The problem is that stocks trading on foreign exchanges that don’t have the same reporting standards or data providers as the U.S.
In these cases, international investors are limited to using specific stock screeners for these particular markets or manually screening for stocks using Microsoft Excel and similar tools. Emerging markets and frontier markets in particular usually have limited access.
In this article, we’ll take a look at how to screen for ADRs as well as how to screen for companies in both developed and developing markets.
Screening for ADRs
ADRs provide U.S. investors with the easiest way to gain exposure to foreign markets. By purchasing a bulk lot of foreign securities, U.S. financial institutions bundle and reissue them as ADRs on U.S. exchanges. These securities usually trade close to parity with the underlying foreign equity, although there are often disparities based on liquidity risks on either exchange.
Many ADRs are larger companies that make regular filings to the U.S. Securities and Exchange Commission (“SEC”), which means that stock screeners can access and parse the data relatively easily.
As a result, many U.S. stock screeners have built-in support for ADRs and searching for them is as easy as searching for U.S. equities by putting in the desired criteria and reading through a list of results.
Screening in Developed Markets
Many developed markets have established standardized rules and data requirements that have made stock screeners widely available.
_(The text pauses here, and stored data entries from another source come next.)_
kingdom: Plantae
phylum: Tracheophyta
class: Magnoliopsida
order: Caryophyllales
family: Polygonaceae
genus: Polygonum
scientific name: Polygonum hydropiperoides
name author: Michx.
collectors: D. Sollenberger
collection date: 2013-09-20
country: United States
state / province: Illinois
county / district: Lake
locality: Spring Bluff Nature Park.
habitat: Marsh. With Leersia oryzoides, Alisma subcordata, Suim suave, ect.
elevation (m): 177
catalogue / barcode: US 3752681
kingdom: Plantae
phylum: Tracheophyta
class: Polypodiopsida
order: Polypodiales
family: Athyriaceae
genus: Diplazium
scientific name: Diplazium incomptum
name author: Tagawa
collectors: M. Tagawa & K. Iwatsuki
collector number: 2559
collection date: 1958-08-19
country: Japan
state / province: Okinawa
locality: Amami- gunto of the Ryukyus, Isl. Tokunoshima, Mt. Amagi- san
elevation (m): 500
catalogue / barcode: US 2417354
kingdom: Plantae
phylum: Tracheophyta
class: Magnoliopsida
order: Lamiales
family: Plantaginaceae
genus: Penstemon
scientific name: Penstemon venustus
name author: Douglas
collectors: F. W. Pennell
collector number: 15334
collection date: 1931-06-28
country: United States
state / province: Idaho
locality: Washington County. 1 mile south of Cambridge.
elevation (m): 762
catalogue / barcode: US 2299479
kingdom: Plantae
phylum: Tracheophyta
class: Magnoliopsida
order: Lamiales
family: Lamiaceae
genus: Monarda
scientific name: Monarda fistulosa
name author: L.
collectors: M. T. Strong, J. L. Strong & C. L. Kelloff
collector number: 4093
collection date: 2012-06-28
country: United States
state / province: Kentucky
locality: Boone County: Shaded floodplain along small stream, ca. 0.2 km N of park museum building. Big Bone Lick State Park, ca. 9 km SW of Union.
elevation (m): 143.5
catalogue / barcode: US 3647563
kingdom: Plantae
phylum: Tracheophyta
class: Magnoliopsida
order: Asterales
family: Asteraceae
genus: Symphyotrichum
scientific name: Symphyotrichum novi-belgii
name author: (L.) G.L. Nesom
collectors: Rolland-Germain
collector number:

For example, Canada’s Toronto Stock Exchange (“TSX”) provides its own stock screener that includes broad access to Canadian equities. The only exceptions tend to be smaller and illiquid securities trading on pink sheet or other over-the-counter exchanges.
Here are some stock screeners for developed markets:
- Canada. Many different stock screeners are available for the Canadian market, including those provided by organizations like TSX Money.
- Britain. Britain’s status as the second most popular market in the world means that a variety of screeners are available, such as Telegraph U.K.
International Stock Screeners
Many stock screeners are available that target both U.S. companies and international companies across many developed markets. While these screeners provide international investors with the ability to search a wide array of companies, it’s worth noting that they are usually not entirely comprehensive, especially when it comes to including smaller exchanges equivalent to the OTC markets in the U.S.
Some of the most popular international stock screeners include:
- Financial Times. Financial Times’ international stock screener makes it easy to identify investment opportunities by region or country, as well as by using a number of different criteria like industry or market capitalization.
- Reuters. Reuters’ international stock screener provides investors with the ability to screen a total of 114,224 different companies across a wide variety of different countries and markets.
- Morningstar. Morningstar provides an international stock screener available to members-only that searches across many different markets with an impress data set that’s among the most comprehensive available.
- Finviz. Finviz provides a free and easy to use international stock screener that searches across a number of different countries, including capabilities to search using both fundamental and technical data points.
Key Takeaway Points
- Stock screening tends to be a little more difficult in foreign markets, since financial data can be a little less reliable.
- Many ADRs and developed markets have easy-to-use stock screeners operated by news agencies or stock exchanges.
- International stock screeners can be used to search across many different countries at once with the exception of smaller companies.